July 14, 2015
Cybersecurity: Investing in Your Firm's Future
By Heather Bearfield, Principal, National Technology Assurance Practice Group Leader
Recent cybersecurity breaches such as those that affected the Internal Revenue Service and Anthem, to name just two, have prompted the U.S. government to start implementing security initiatives throughout all sectors to help defend against cyber-attacks. Companies too often find themselves responding to data security breaches in a reactive mode, remediating vulnerabilities in the organization after they are exposed. The initiatives are challenging companies in all industry sectors to be proactive in protecting their organizations against potential threats. Cyber-attacks rarely repeat in the same form; however, prevention, to the extent reasonable, is the challenge organizations are now facing.
According to a global survey of securities exchanges, 89% identified cyber-crime as a potential systemic risk, and 53% reported experiencing a cyber-attack in the previous year.* Investment Firms can be particularly vulnerable to cybersecurity attacks due to the sensitive nature and significant value of client information and assets held, respectively, which is why the Securities and Exchange Commission's Office of Compliance Inspections and Examinations (SEC OCIE) in 2014 started to include in its Examination Priorities a focus on technology, including cybersecurity preparedness. Major technology sections in the Examination Priorities include, but are not limited to: 1) Identification of Risks / Cybersecurity Governance; 2) Protection of Networks and Information; 3) Risks Associated with Remote Customer Access and Funds Transfer Requests; 4) Risks Associated with Vendors and Other Third Parties; and 5) Detection of Unauthorized Activity.

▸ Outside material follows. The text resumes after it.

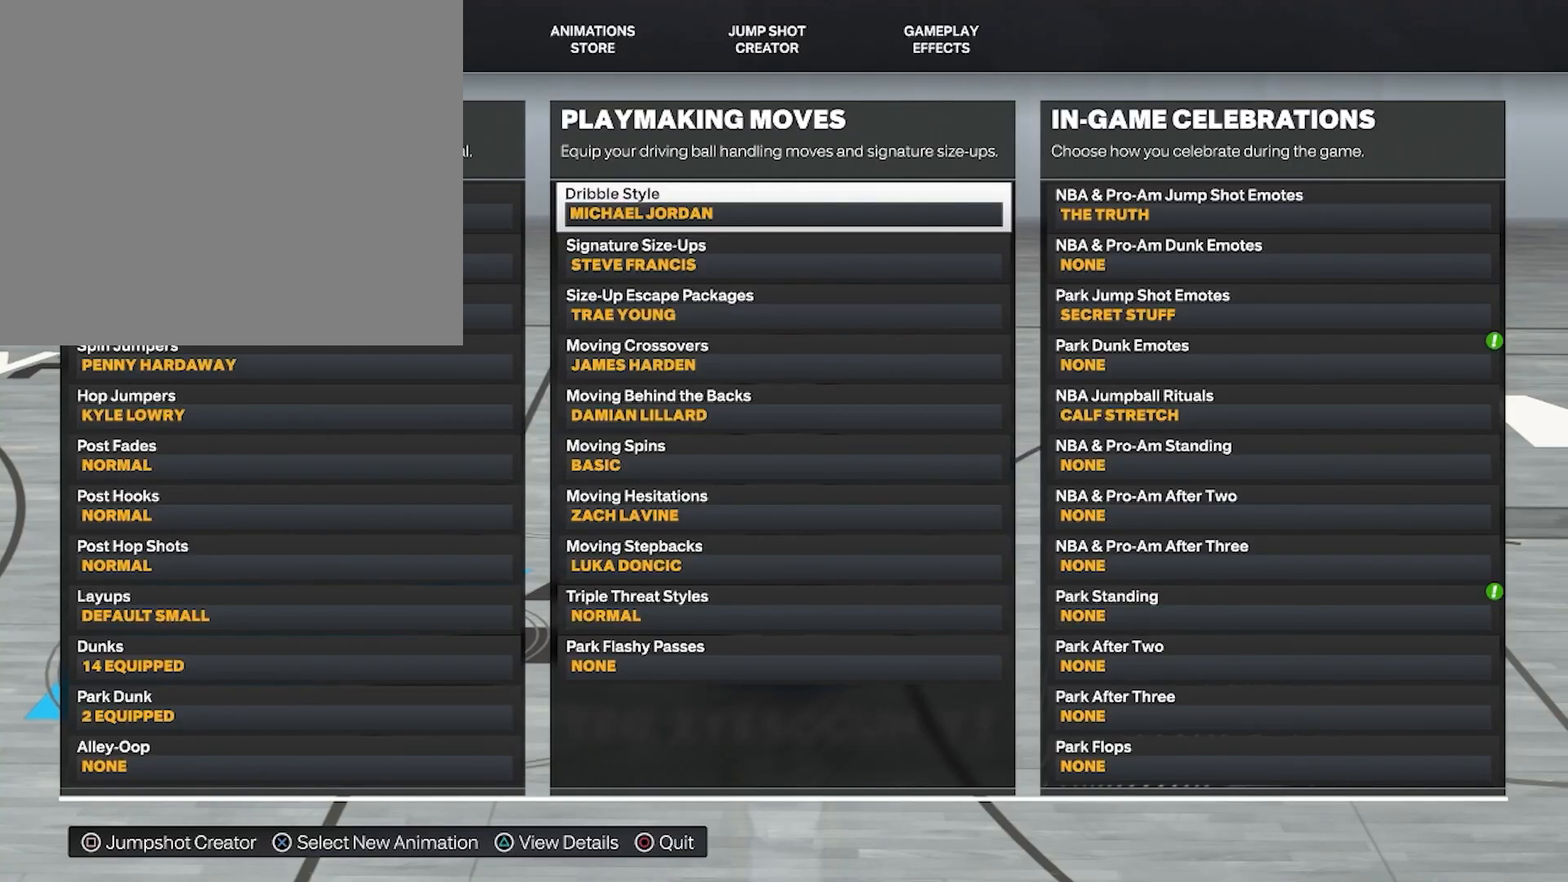
{"buttons": [], "left_stick": "center", "right_stick": "center", "events": []}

As part of its document requests to advisers and broker-dealers, the OCIE seeks detailed information regarding:
- Methodology and procedures for detecting unauthorized network and device activity along with who in the organization is tasked with the responsibility of monitoring the detection program.
- Documentation surrounding the nature, severity, duration of cybersecurity breaches since January 1, 2013 and associated remediation efforts.
- Any third party service providers and business partners who conduct remote maintenance and cybersecurity risk assessments on vendors and partners.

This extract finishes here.